>>>

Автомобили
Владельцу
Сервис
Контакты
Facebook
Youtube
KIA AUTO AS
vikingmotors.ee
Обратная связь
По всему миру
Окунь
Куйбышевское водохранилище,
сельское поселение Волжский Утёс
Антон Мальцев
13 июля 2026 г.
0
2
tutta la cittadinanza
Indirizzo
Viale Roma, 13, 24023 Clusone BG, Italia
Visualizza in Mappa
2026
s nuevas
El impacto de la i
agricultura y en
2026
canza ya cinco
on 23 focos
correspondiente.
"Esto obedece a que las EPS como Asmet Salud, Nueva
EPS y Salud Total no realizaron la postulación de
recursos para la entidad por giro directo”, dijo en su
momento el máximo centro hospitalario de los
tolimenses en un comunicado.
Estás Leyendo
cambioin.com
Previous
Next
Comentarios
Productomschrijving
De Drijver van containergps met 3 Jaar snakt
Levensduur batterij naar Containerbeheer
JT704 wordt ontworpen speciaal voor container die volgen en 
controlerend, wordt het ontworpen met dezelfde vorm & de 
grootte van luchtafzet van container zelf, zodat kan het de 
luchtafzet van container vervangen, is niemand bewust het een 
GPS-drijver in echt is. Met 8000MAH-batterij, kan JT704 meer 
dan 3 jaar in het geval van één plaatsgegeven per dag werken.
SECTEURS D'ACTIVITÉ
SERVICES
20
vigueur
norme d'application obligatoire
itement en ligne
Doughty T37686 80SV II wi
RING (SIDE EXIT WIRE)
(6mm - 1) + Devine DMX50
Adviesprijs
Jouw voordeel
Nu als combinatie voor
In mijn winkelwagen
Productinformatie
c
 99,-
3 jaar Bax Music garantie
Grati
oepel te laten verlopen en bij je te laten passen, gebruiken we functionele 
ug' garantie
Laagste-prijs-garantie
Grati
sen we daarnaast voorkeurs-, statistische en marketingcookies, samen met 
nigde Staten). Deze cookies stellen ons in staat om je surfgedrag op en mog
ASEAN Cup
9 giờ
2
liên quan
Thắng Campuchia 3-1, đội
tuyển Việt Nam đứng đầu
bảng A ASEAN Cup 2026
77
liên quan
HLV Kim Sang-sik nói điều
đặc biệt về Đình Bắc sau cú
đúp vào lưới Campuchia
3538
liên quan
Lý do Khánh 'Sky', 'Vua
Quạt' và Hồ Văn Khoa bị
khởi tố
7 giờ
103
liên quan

<<<

Activity:
Reproduce the material in full. Keep it identical to the original.

Response box:
Автомобили
Владельцу
Сервис
Контакты
Facebook
Youtube
KIA AUTO AS
vikingmotors.ee
Обратная связь
По всему миру
Окунь
Куйбышевское водохранилище,
сельское поселение Волжский Утёс
Антон Мальцев
13 июля 2026 г.
0
2
tutta la cittadinanza
Indirizzo
Viale Roma, 13, 24023 Clusone BG, Italia
Visualizza in Mappa
2026
s nuevas
El impacto de la i
agricultura y en
2026
canza ya cinco
on 23 focos
correspondiente.
"Esto obedece a que las EPS como Asmet Salud, Nueva
EPS y Salud Total no realizaron la postulación de
recursos para la entidad por giro directo”, dijo en su
momento el máximo centro hospitalario de los
tolimenses en un comunicado.
Estás Leyendo
cambioin.com
Previous
Next
Comentarios
Productomschrijving
De Drijver van containergps met 3 Jaar snakt
Levensduur batterij naar Containerbeheer
JT704 wordt ontworpen speciaal voor container die volgen en 
controlerend, wordt het ontworpen met dezelfde vorm & de 
grootte van luchtafzet van container zelf, zodat kan het de 
luchtafzet van container vervangen, is niemand bewust het een 
GPS-drijver in echt is. Met 8000MAH-batterij, kan JT704 meer 
dan 3 jaar in het geval van één plaatsgegeven per dag werken.
SECTEURS D'ACTIVITÉ
SERVICES
20
vigueur
norme d'application obligatoire
itement en ligne
Doughty T37686 80SV II wi
RING (SIDE EXIT WIRE)
(6mm - 1) + Devine DMX50
Adviesprijs
Jouw voordeel
Nu als combinatie voor
In mijn winkelwagen
Productinformatie
c
 99,-
3 jaar Bax Music garantie
Grati
oepel te laten verlopen en bij je te laten passen, gebruiken we functionele 
ug' garantie
Laagste-prijs-garantie
Grati
sen we daarnaast voorkeurs-, statistische en marketingcookies, samen met 
nigde Staten). Deze cookies stellen ons in staat om je surfgedrag op en mog
ASEAN Cup
9 giờ
2
liên quan
Thắng Campuchia 3-1, đội
tuyển Việt Nam đứng đầu
bảng A ASEAN Cup 2026
77
liên quan
HLV Kim Sang-sik nói điều
đặc biệt về Đình Bắc sau cú
đúp vào lưới Campuchia
3538
liên quan
Lý do Khánh 'Sky', 'Vua
Quạt' và Hồ Văn Khoa bị
khởi tố
7 giờ
103
liên quan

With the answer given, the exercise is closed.